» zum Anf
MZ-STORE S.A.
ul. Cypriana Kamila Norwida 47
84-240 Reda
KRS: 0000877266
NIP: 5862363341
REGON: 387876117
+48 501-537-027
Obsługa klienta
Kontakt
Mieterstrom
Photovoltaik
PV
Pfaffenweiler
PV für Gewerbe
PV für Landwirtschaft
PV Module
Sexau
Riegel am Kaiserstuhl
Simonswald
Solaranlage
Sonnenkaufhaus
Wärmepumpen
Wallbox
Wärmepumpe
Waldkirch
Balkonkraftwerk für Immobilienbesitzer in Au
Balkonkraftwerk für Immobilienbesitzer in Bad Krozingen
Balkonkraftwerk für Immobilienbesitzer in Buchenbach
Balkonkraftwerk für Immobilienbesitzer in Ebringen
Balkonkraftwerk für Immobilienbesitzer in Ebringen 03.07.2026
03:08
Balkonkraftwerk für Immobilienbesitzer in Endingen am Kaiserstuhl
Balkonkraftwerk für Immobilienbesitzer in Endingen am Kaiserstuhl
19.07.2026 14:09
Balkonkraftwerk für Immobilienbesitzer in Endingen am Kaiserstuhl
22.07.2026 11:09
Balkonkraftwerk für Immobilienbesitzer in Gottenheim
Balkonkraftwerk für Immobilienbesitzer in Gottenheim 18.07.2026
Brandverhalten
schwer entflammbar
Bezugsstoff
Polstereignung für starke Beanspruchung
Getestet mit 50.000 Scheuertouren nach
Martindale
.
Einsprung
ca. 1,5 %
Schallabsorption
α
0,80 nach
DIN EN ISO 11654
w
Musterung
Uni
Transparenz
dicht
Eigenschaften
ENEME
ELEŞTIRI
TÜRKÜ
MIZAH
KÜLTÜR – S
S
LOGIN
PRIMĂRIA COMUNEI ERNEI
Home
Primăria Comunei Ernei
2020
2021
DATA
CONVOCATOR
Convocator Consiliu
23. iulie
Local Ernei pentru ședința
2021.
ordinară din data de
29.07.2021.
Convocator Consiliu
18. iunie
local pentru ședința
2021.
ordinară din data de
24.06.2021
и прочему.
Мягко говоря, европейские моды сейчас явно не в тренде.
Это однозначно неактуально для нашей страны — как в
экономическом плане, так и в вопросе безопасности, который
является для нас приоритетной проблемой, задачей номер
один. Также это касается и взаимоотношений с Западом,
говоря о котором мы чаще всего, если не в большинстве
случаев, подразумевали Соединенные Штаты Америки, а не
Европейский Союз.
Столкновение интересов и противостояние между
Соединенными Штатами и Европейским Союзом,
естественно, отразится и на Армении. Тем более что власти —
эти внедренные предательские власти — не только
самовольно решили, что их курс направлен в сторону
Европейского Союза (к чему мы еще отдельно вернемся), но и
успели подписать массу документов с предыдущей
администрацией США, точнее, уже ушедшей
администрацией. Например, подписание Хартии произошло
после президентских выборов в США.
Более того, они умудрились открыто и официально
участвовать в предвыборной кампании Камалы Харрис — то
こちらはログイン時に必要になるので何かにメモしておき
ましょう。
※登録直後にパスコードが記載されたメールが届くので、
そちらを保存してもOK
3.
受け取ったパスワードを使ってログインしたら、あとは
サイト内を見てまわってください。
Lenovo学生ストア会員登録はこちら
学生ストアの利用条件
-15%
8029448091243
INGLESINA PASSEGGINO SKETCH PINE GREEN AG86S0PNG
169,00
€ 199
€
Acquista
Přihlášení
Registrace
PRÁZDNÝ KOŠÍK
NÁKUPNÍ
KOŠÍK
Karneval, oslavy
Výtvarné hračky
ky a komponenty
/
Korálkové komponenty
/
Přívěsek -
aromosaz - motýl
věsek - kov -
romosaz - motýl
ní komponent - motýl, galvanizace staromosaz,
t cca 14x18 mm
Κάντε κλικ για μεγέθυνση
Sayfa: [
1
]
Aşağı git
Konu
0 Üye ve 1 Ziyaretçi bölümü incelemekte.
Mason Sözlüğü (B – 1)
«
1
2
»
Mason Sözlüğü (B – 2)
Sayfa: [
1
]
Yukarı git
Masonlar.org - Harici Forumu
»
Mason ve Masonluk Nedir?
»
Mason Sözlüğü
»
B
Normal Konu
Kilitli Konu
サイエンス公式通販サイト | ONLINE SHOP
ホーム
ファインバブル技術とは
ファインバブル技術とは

---

PROBLEM DETAILS
Could you convert every line of text in the records above into a JSON list of strings, with one string per line and blank lines omitted?

TASK SOLUTION
[
  "» zum Anf",
  "MZ-STORE S.A.",
  "ul. Cypriana Kamila Norwida 47",
  "84-240 Reda",
  "KRS: 0000877266",
  "NIP: 5862363341",
  "REGON: 387876117",
  "+48 501-537-027",
  "Obsługa klienta",
  "Kontakt",
  "Mieterstrom",
  "Photovoltaik",
  "PV",
  "Pfaffenweiler",
  "PV für Gewerbe",
  "PV für Landwirtschaft",
  "PV Module",
  "Sexau",
  "Riegel am Kaiserstuhl",
  "Simonswald",
  "Solaranlage",
  "Sonnenkaufhaus",
  "Wärmepumpen",
  "Wallbox",
  "Wärmepumpe",
  "Waldkirch",
  "Balkonkraftwerk für Immobilienbesitzer in Au",
  "Balkonkraftwerk für Immobilienbesitzer in Bad Krozingen",
  "Balkonkraftwerk für Immobilienbesitzer in Buchenbach",
  "Balkonkraftwerk für Immobilienbesitzer in Ebringen",
  "Balkonkraftwerk für Immobilienbesitzer in Ebringen 03.07.2026",
  "03:08",
  "Balkonkraftwerk für Immobilienbesitzer in Endingen am Kaiserstuhl",
  "Balkonkraftwerk für Immobilienbesitzer in Endingen am Kaiserstuhl",
  "19.07.2026 14:09",
  "Balkonkraftwerk für Immobilienbesitzer in Endingen am Kaiserstuhl",
  "22.07.2026 11:09",
  "Balkonkraftwerk für Immobilienbesitzer in Gottenheim",
  "Balkonkraftwerk für Immobilienbesitzer in Gottenheim 18.07.2026",
  "Brandverhalten",
  "schwer entflammbar",
  "Bezugsstoff",
  "Polstereignung für starke Beanspruchung",
  "Getestet mit 50.000 Scheuertouren nach",
  "Martindale",
  ".",
  "Einsprung",
  "ca. 1,5 %",
  "Schallabsorption",
  "α",
  "0,80 nach",
  "DIN EN ISO 11654",
  "w",
  "Musterung",
  "Uni",
  "Transparenz",
  "dicht",
  "Eigenschaften",
  "ENEME",
  "ELEŞTIRI",
  "TÜRKÜ",
  "MIZAH",
  "KÜLTÜR – S",
  "S",
  "LOGIN",
  "PRIMĂRIA COMUNEI ERNEI",
  "Home",
  "Primăria Comunei Ernei",
  "2020",
  "2021",
  "DATA",
  "CONVOCATOR",
  "Convocator Consiliu",
  "23. iulie",
  "Local Ernei pentru ședința",
  "2021.",
  "ordinară din data de",
  "29.07.2021.",
  "Convocator Consiliu",
  "18. iunie",
  "local pentru ședința",
  "2021.",
  "ordinară din data de",
  "24.06.2021",
  "и прочему.",
  "Мягко говоря, европейские моды сейчас явно не в тренде.",
  "Это однозначно неактуально для нашей страны — как в",
  "экономическом плане, так и в вопросе безопасности, который",
  "является для нас приоритетной проблемой, задачей номер",
  "один. Также это касается и взаимоотношений с Западом,",
  "говоря о котором мы чаще всего, если не в большинстве",
  "случаев, подразумевали Соединенные Штаты Америки, а не",
  "Европейский Союз.",
  "Столкновение интересов и противостояние между",
  "Соединенными Штатами и Европейским Союзом,",
  "естественно, отразится и на Армении. Тем более что власти —",
  "эти внедренные предательские власти — не только",
  "самовольно решили, что их курс направлен в сторону",
  "Европейского Союза (к чему мы еще отдельно вернемся), но и",
  "успели подписать массу документов с предыдущей",
  "администрацией США, точнее, уже ушедшей",
  "администрацией. Например, подписание Хартии произошло",
  "после президентских выборов в США.",
  "Более того, они умудрились открыто и официально",
  "участвовать в предвыборной кампании Камалы Харрис — то",
  "こちらはログイン時に必要になるので何かにメモしておき",
  "ましょう。",
  "※登録直後にパスコードが記載されたメールが届くので、",
  "そちらを保存してもOK",
  "3.",
  "受け取ったパスワードを使ってログインしたら、あとは",
  "サイト内を見てまわってください。",
  "Lenovo学生ストア会員登録はこちら",
  "学生ストアの利用条件",
  "-15%",
  "8029448091243",
  "INGLESINA PASSEGGINO SKETCH PINE GREEN AG86S0PNG",
  "169,00",
  "€ 199",
  "€",
  "Acquista",
  "Přihlášení",
  "Registrace",
  "PRÁZDNÝ KOŠÍK",
  "NÁKUPNÍ",
  "KOŠÍK",
  "Karneval, oslavy",
  "Výtvarné hračky",
  "ky a komponenty",
  "/",
  "Korálkové komponenty",
  "/",
  "Přívěsek -",
  "aromosaz - motýl",
  "věsek - kov -",
  "romosaz - motýl",
  "ní komponent - motýl, galvanizace staromosaz,",
  "t cca 14x18 mm",
  "Κάντε κλικ για μεγέθυνση",
  "Sayfa: [",
  "1",
  "]",
  "Aşağı git",
  "Konu",
  "0 Üye ve 1 Ziyaretçi bölümü incelemekte.",
  "Mason Sözlüğü (B – 1)",
  "«",
  "1",
  "2",
  "»",
  "Mason Sözlüğü (B – 2)",
  "Sayfa: [",
  "1",
  "]",
  "Yukarı git",
  "Masonlar.org - Harici Forumu",
  "»",
  "Mason ve Masonluk Nedir?",
  "»",
  "Mason Sözlüğü",
  "»",
  "B",
  "Normal Konu",
  "Kilitli Konu",
  "サイエンス公式通販サイト | ONLINE SHOP",
  "ホーム",
  "ファインバブル技術とは",
  "ファインバブル技術とは"
]